Final Project - Data Science B.Sc. Program - TAU - 2024-2025: Speech Decoding from Brain's Single Neuron Recordings Using Deep Learning Architectures
Individuals with neurological disorders, e.g. ALS, brain stem stroke or brain injury, may experience significant impairments in their ability to speak, leaving them unable to communicate even their most basic needs. In this project, we aimed to tackle this important problem by developing a model that decodes speech directly from electrical brain signals.
Our project aimed to develop and compare Deep Learning (DL) models for offline decoding of vowel articulations directly from the electrical activity of single neurons in the brain of epilepsy patients.
Experimental results show, on the one hand, that there is no universal “best” model, out of the models that we tested, across all individuals; on the other hand, they demonstrate the technical feasibility of decoding speech elements from single neuron recordings.

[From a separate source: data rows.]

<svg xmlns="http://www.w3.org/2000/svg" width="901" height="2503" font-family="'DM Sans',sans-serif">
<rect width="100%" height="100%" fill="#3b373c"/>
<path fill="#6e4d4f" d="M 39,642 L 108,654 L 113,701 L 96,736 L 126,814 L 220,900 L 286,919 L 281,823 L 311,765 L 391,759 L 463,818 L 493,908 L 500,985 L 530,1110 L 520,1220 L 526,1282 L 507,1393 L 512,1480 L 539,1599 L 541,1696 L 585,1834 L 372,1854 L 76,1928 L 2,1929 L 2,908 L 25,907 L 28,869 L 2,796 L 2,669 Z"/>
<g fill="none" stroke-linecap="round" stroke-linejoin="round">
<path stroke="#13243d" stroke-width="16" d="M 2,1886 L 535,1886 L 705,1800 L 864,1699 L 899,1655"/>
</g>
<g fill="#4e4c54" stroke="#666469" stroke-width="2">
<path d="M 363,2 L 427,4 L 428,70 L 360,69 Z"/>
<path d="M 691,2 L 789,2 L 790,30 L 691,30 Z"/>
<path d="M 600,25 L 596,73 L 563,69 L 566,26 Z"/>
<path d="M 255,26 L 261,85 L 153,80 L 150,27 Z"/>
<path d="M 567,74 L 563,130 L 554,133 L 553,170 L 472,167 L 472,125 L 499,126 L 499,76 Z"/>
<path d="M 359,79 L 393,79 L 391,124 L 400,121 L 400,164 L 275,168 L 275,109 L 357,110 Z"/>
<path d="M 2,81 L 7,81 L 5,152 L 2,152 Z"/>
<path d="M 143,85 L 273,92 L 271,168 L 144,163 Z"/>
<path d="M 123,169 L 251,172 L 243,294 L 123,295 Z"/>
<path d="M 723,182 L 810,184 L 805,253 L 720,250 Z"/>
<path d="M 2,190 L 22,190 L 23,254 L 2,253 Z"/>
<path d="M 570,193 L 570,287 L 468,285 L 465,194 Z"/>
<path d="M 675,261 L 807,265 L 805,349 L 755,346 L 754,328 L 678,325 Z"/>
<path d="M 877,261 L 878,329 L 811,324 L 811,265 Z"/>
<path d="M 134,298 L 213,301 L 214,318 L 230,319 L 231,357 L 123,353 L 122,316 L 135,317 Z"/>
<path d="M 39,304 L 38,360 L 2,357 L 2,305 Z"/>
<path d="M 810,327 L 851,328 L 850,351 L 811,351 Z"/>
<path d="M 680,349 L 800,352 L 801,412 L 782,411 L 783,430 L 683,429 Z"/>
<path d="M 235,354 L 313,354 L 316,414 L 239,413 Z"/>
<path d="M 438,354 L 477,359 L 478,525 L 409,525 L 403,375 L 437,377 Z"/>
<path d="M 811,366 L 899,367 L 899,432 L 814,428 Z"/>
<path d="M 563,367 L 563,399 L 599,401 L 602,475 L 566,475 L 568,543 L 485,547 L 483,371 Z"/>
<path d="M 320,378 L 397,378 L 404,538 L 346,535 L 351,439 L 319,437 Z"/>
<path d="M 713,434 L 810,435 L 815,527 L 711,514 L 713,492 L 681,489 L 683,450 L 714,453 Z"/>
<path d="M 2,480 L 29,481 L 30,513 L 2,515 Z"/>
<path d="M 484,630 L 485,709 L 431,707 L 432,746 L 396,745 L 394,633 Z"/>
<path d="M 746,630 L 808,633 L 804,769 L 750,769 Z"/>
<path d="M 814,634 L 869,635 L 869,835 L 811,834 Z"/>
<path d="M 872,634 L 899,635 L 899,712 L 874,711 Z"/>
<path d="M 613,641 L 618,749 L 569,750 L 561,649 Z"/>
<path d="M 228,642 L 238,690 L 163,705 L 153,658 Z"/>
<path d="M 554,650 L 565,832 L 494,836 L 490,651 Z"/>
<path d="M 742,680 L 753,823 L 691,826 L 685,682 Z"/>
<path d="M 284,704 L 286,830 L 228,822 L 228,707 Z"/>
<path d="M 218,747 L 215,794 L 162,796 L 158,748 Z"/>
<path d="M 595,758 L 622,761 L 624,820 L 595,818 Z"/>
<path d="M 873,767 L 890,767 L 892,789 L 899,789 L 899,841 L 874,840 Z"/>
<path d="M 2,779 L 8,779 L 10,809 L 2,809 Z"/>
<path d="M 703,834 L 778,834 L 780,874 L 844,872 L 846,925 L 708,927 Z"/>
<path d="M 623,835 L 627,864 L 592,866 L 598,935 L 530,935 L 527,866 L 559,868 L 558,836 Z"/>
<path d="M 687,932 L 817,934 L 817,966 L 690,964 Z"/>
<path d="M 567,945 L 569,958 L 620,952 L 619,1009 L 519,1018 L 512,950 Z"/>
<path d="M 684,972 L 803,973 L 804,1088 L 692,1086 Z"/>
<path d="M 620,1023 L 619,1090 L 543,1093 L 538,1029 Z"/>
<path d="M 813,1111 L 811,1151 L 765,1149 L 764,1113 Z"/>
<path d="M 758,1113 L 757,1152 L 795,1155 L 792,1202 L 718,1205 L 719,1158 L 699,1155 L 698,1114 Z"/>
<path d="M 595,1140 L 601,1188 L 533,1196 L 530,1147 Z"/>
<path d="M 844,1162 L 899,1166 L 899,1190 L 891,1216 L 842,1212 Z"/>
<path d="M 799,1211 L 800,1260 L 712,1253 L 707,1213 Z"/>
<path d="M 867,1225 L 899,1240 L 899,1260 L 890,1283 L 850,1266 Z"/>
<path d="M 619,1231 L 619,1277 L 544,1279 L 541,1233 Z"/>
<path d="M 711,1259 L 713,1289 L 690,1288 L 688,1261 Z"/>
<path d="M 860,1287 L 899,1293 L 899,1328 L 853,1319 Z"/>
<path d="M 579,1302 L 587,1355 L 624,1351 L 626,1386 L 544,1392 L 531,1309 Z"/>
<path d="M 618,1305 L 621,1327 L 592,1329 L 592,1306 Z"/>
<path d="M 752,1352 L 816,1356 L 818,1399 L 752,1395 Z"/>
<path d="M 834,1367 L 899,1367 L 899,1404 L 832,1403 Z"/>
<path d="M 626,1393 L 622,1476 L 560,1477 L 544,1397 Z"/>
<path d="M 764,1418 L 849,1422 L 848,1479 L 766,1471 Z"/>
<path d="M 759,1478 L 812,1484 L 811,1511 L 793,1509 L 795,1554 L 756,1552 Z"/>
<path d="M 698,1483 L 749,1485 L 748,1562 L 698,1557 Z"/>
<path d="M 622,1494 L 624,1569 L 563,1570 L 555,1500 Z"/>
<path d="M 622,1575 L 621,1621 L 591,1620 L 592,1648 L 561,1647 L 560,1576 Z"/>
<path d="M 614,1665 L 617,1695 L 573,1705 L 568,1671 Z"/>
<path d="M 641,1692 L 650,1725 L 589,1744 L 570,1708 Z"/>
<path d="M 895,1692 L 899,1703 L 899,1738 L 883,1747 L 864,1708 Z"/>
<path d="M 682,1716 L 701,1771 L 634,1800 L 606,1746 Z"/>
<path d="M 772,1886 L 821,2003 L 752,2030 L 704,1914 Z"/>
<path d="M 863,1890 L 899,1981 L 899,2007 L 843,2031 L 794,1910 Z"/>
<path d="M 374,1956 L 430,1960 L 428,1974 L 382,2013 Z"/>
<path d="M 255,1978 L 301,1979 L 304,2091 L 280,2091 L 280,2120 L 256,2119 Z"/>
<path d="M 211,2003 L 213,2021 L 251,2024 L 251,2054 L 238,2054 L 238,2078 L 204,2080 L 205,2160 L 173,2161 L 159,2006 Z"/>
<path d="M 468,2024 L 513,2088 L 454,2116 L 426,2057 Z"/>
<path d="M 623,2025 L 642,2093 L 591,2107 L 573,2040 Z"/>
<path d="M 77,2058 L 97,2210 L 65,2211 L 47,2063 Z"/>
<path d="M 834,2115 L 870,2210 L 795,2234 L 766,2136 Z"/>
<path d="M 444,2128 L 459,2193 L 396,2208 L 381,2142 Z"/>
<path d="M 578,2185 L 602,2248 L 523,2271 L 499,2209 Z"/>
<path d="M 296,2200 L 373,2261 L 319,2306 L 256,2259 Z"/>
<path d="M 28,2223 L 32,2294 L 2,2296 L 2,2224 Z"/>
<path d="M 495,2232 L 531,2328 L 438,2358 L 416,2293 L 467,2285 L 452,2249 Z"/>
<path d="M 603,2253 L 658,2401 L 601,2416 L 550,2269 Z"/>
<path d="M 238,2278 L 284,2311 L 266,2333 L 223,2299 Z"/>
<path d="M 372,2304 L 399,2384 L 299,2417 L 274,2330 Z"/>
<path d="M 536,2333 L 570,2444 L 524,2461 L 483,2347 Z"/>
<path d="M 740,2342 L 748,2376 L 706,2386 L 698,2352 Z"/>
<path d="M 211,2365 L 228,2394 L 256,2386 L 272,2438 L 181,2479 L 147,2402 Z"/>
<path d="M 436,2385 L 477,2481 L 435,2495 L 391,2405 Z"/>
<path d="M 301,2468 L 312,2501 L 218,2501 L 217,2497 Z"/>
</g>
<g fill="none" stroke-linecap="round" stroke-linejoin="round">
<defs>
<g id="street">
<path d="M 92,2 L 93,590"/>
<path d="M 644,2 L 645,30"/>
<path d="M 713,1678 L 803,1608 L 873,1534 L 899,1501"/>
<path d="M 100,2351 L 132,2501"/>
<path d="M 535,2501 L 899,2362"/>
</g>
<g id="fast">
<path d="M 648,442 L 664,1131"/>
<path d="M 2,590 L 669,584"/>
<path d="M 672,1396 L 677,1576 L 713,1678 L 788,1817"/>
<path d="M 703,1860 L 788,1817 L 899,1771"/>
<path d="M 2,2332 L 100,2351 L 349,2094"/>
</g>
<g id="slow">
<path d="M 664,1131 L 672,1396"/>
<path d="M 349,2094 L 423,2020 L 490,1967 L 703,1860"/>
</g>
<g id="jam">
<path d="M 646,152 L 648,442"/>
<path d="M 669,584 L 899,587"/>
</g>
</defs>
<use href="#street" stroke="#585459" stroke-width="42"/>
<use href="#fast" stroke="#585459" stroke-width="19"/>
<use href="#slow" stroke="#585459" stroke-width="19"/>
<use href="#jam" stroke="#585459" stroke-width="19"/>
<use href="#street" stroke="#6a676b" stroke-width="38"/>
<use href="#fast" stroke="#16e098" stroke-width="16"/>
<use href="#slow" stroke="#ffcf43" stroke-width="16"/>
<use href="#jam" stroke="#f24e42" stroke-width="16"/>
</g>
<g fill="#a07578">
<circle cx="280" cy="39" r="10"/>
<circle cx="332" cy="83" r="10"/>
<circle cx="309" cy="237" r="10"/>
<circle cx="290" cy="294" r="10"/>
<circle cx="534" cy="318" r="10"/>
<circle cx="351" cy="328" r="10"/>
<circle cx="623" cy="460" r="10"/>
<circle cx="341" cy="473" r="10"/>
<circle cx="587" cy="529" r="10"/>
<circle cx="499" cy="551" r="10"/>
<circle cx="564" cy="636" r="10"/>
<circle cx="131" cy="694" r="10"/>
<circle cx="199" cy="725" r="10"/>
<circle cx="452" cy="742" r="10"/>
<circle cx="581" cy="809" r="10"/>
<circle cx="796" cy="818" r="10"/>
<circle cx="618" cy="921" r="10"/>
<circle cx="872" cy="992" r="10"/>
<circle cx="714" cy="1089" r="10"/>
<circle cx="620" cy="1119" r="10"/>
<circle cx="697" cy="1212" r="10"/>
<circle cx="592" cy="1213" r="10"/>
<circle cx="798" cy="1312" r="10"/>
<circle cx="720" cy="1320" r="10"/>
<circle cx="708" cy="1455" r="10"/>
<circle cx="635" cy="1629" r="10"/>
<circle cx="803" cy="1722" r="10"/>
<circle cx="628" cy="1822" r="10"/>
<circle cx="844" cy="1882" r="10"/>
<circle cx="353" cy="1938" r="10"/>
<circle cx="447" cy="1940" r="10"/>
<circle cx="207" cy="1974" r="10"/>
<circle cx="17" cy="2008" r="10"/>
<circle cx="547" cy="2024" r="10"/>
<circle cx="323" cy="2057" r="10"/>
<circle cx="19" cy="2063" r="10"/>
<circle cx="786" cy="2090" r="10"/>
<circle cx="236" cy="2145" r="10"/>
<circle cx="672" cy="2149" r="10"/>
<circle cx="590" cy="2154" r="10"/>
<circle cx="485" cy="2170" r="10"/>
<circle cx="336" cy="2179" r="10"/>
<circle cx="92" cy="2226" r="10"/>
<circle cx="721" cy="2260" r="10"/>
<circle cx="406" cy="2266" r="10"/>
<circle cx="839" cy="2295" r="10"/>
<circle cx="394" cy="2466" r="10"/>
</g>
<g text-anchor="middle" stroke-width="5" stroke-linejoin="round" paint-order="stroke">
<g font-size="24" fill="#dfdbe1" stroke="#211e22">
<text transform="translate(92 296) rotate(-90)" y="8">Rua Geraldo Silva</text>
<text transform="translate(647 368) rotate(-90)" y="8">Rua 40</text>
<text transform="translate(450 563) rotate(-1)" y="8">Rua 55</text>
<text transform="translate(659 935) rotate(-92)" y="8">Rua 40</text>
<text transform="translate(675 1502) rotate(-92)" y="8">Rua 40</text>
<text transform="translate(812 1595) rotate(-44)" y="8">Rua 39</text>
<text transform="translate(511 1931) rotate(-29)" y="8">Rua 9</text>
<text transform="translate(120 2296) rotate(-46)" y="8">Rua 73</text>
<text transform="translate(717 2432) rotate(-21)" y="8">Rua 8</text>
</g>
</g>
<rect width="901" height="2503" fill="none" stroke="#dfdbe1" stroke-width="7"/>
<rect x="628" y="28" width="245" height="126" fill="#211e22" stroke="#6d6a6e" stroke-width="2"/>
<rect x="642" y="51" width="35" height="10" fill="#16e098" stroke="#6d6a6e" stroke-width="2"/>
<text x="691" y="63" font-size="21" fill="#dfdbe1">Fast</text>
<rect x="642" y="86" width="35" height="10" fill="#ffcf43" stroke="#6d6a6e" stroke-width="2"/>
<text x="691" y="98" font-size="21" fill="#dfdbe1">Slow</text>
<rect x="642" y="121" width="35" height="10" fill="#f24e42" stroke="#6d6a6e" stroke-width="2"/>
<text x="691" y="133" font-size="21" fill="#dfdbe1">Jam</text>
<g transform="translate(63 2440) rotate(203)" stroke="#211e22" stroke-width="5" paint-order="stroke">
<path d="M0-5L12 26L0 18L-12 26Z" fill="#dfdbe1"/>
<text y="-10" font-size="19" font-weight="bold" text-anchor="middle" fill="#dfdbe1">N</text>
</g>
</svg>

This project was conducted as a collaboration between the School of Industrial & Intelligent Systems Engineering at Tel Aviv University and Dr. Tankus from Sourasky Medical Center (Ichilov). The work is built upon earlier research by Dr. Tankus, which demonstrated the classification of two vowel sounds from the neural recordings of a single patient. Our project took this further, extending it to more phonemes and more patients. Ultimately, this project could pave the way for brain-computer interfaces (BCIs) that will restore speech communication in completely paralyzed patients.
The project was done throughout October 2024 until July 2025, and was selected as one of the outstanding projects of our program (2025).
The project's final grade - 97.
The full implementation details can be found in the Final Report (PDF) and in the Executive Summary (PDF), in the repo.
Due to patients' privacy, the project's data & code could not be revealed here.